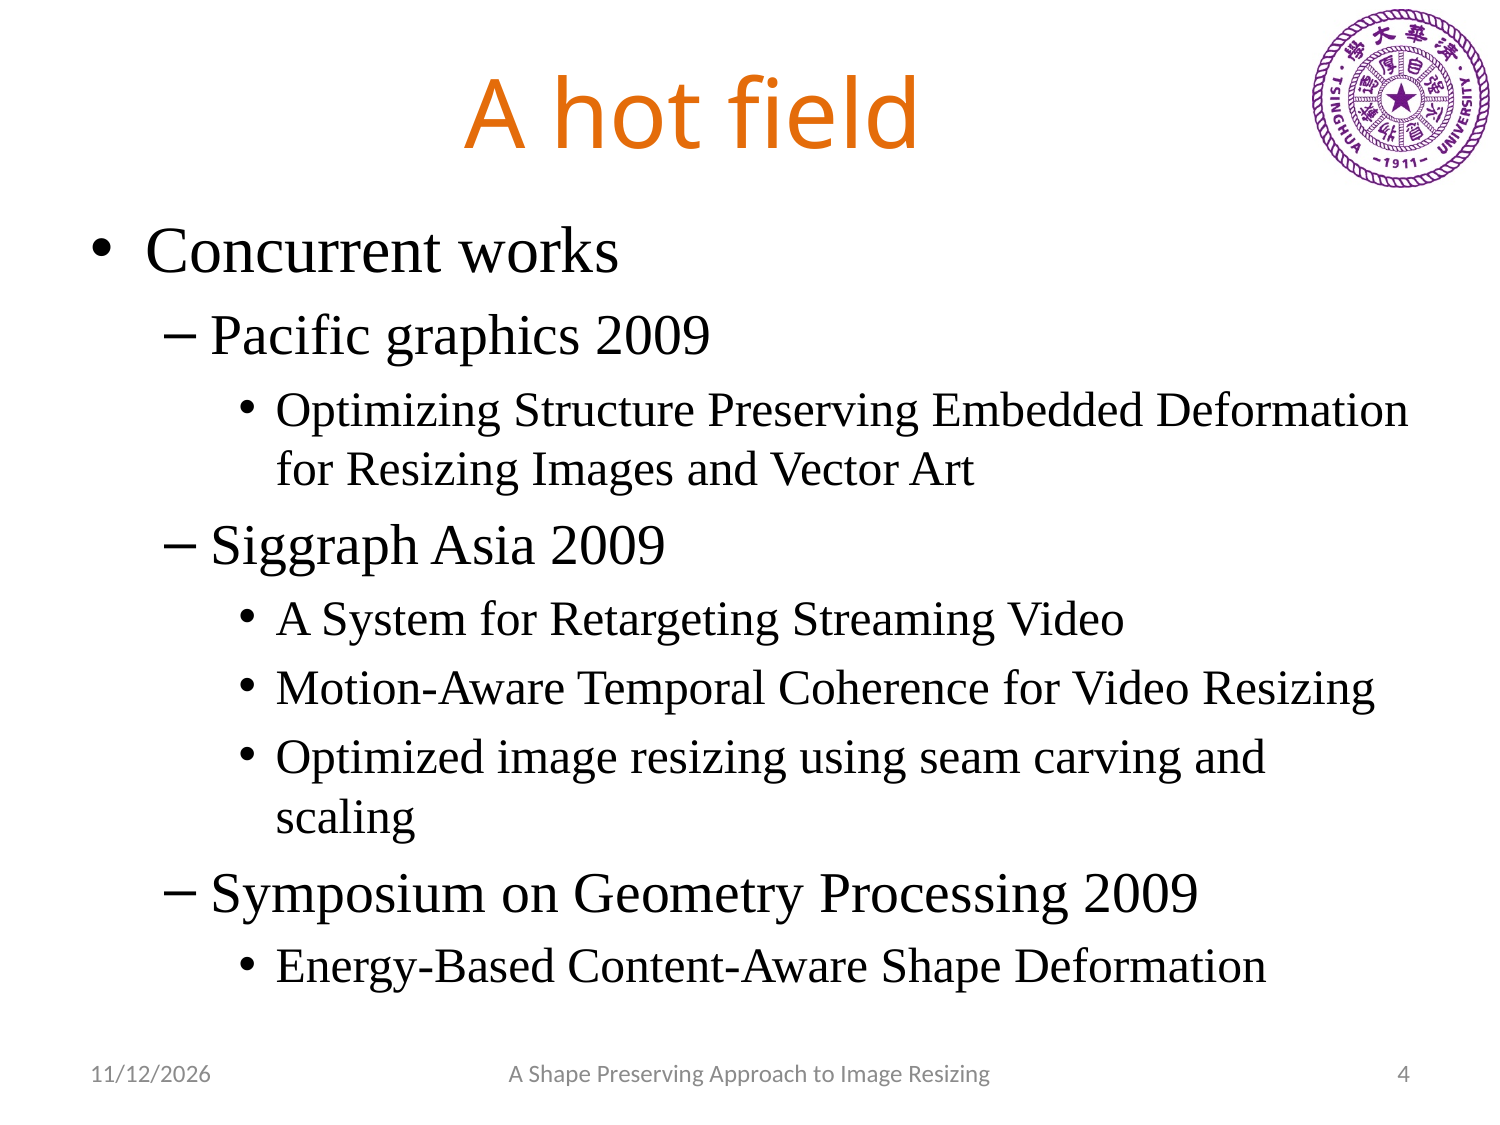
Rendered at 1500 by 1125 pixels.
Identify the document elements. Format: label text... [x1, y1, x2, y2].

title A hot field [74, 44, 1313, 177]
footer A Shape Preserving Approach to Image Resizing [269, 1042, 1231, 1103]
slide_number 4 [1253, 1042, 1425, 1103]
picture [1312, 9, 1490, 188]
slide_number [75, 1042, 247, 1103]
list Concurrent works Pacific graphics 2009 Optimizing Structure Preserving Embedded Deformation for Resizing Images and Vector Art Siggraph Asia 2009 A System for Retargeting Streaming Video Motion-Aware Temporal Coherence for Video Resizing Optimized image resizing using seam carving and scaling Symposium on Geometry Processing 2009 Energy-Based Content-Aware Shape Deformation [74, 198, 1426, 1006]
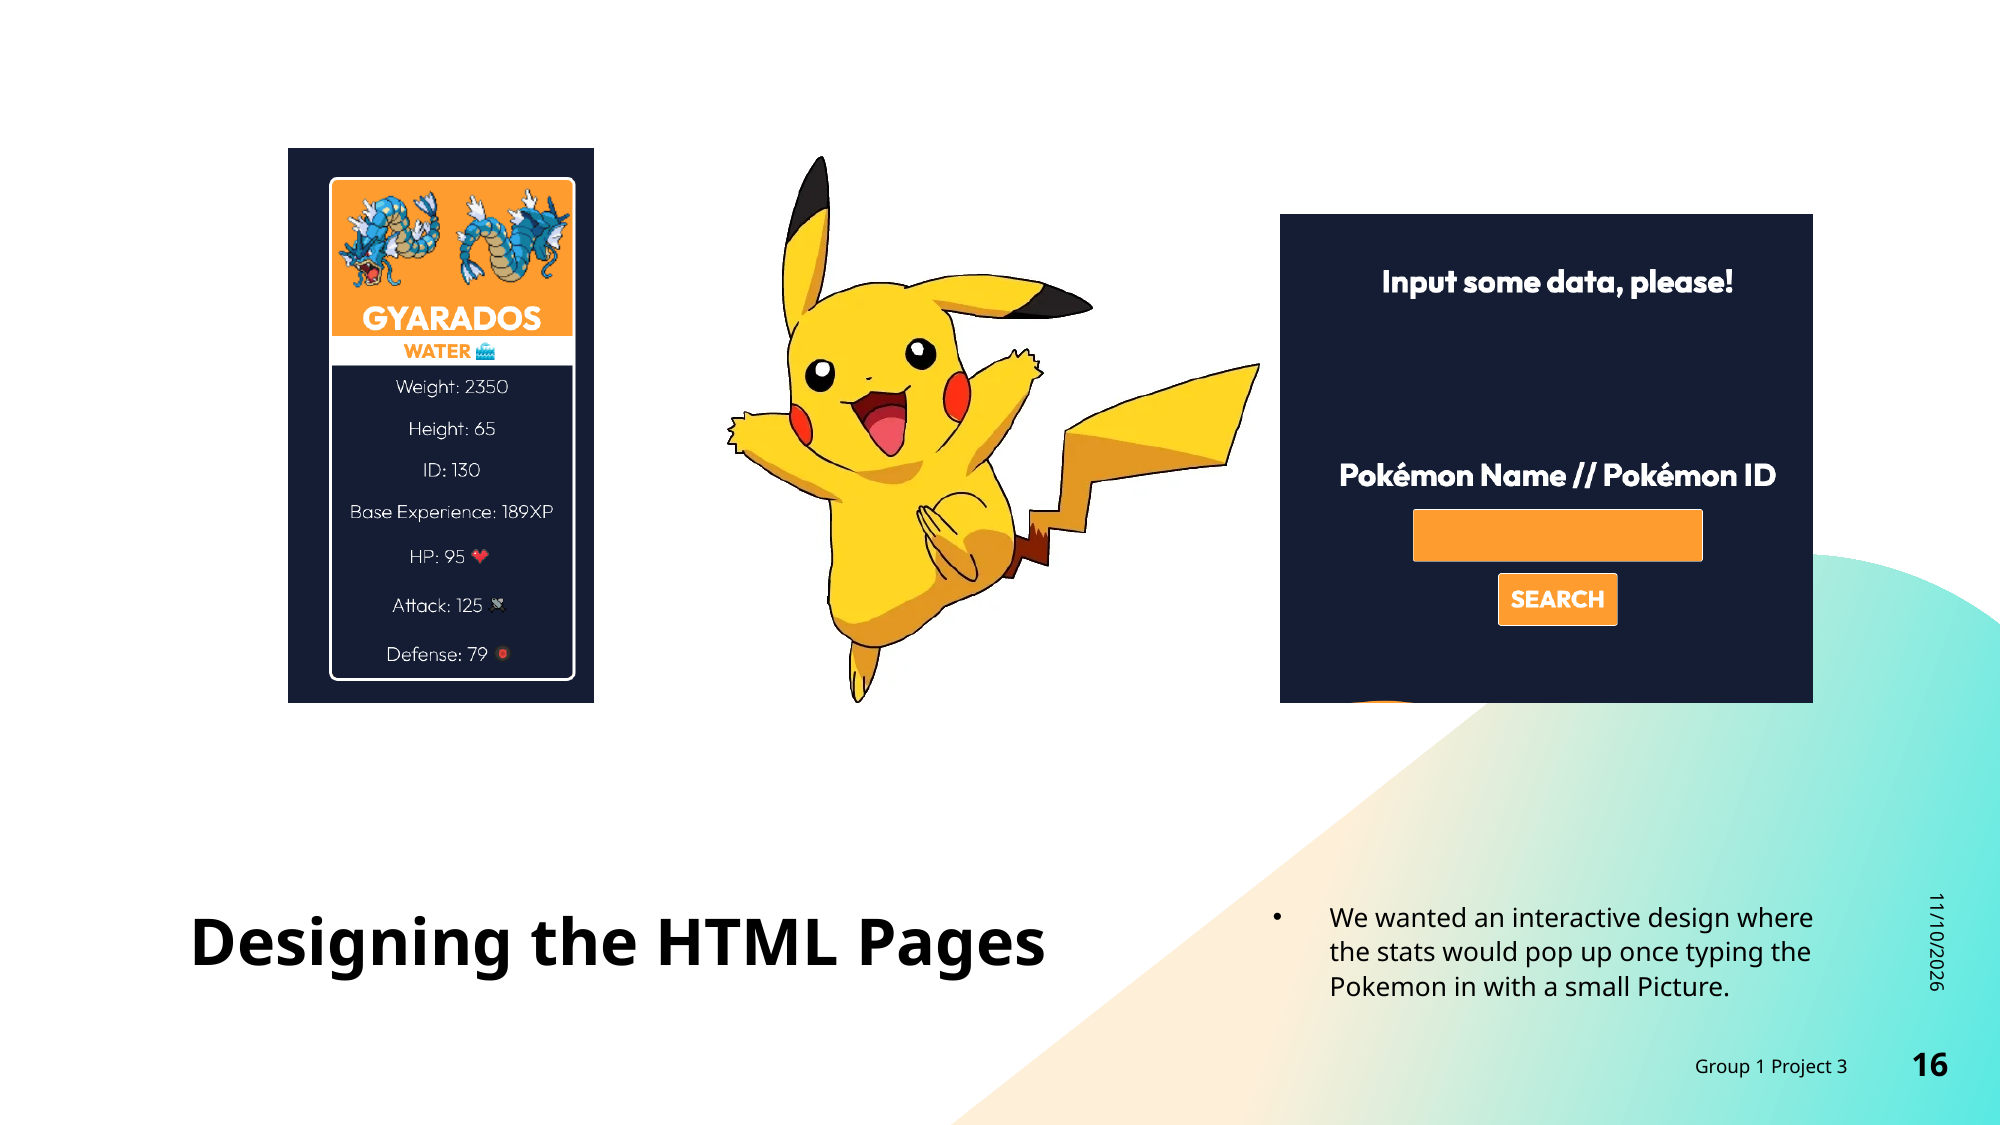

- - -

= WHAT THIS TASK INVOLVES =
Repeat each line of the records exactly, dropping the pictures.

= OUTPUT BELOW =
Rendered at 1500 by 1125 pixels.
Identify the document elements. Format: label text... [x1, y1, x2, y2].

title A hot field [74, 44, 1313, 177]
footer A Shape Preserving Approach to Image Resizing [269, 1042, 1231, 1103]
slide_number 4 [1253, 1042, 1425, 1103]
picture [1312, 9, 1490, 188]
slide_number [75, 1042, 247, 1103]
list Concurrent works Pacific graphics 2009 Optimizing Structure Preserving Embedded Deformation for Resizing Images and Vector Art Siggraph Asia 2009 A System for Retargeting Streaming Video Motion-Aware Temporal Coherence for Video Resizing Optimized image resizing using seam carving and scaling Symposium on Geometry Processing 2009 Energy-Based Content-Aware Shape Deformation [74, 198, 1426, 1006]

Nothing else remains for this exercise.